James V. Agresti, an internist with several offices in Morris and Essex counties, whose license was suspended for two years for allegedly prescribing large quantities of opioids and other CDS for prolonged periods of time without medical justification, often in dangerously high MME levels that exposed patients to the risk of overdose.
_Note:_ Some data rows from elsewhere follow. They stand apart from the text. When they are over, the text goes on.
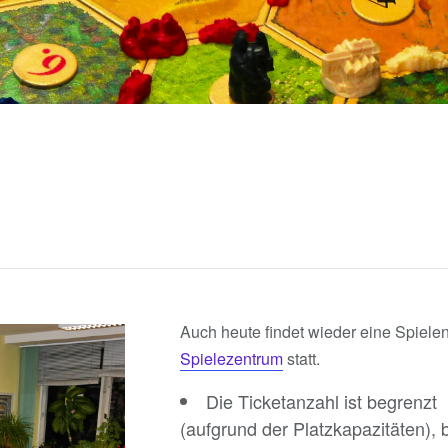
Auch heute findet wieder eine Spiele
Spielezentrum
statt.
Die Ticketanzahl ist begrenzt
(aufgrund der Platzkapazitäten), b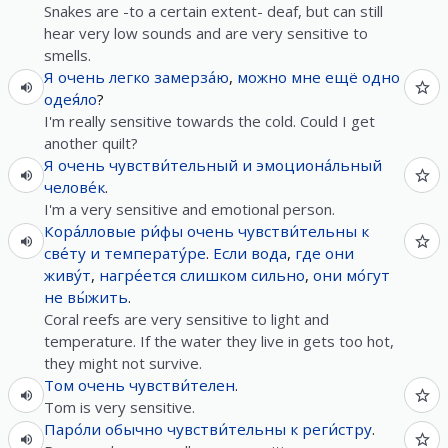
Snakes are -to a certain extent- deaf, but can still
hear very low sounds and are very sensitive to
smells.
Я
очень
легко
замерза́ю
,
можно
мне
ещё
одно
одея́ло
?
I'm really sensitive towards the cold. Could I get
another quilt?
Я
очень
чувстви́тельный
и
эмоциона́льный
челове́к
.
I'm a very sensitive and emotional person.
Кора́лловые
ри́фы
очень
чувстви́тельны
к
све́ту
и
температу́ре
.
Если
вода
,
где
они
живу́т
,
нагре́ется
слишком
сильно
,
они
мо́гут
не
вы́жить
.
Coral reefs are very sensitive to light and
temperature. If the water they live in gets too hot,
they might not survive.
Том
очень
чувстви́телен
.
Tom is very sensitive.
Паро́ли
обычно
чувстви́тельны
к
реги́стру
.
“The majority of physicians in New Jersey recognize the critical role they play in the fight to end New Jersey’s opioid epidemic and understand the importance of complying with the safeguards in place to prevent the diversion and misuse of addictive opioids,” said Sharon M. Joyce, Director of NJ CARES. “We will not allow their efforts to be undone by a few irresponsible individuals who put profit over patient safety by indiscriminately prescribing controlled substances that can lead to overdose and death.”
The Division of Consumer Affairs’ Enforcement Bureau conducted these investigations. The cases were handled by Deputy Attorneys General (“DAG”) from the Professional Boards Prosecution Section in the Division of Law. DAG Michelle Mikelberg represented the State in the Byahatti and Fried matters; DAG Joan D. Gelber represented the State in the Mehta and Agresti matter; DAG Kate Calendar represented the State in the Sloan and Kazmi matters; DAG Michael Antenucci represented the State in the Gialanella matter; DAG Kathy Stroh Mendoza represented the State in the Kang Matter; and DAG Bindi Merchant represented the State in the Goodman matter.
The mission of the Division of Consumer Affairs, within the Department of Law and Public Safety, is to protect the public from fraud, deceit, misrepresentation and professional misconduct in the sale of goods and services in New Jersey through education, advocacy, regulation and enforcement. The Division pursues its mission through its 51 professional and occupational boards that oversee 720,000 licensees in the state, its Regulated Business section that oversees 60,000 NJ registered businesses, as well as its Office of Consumer Protection, Bureau of Securities, Charities Registration section, Office of Weights and Measures, and Legalized Games of Chance section.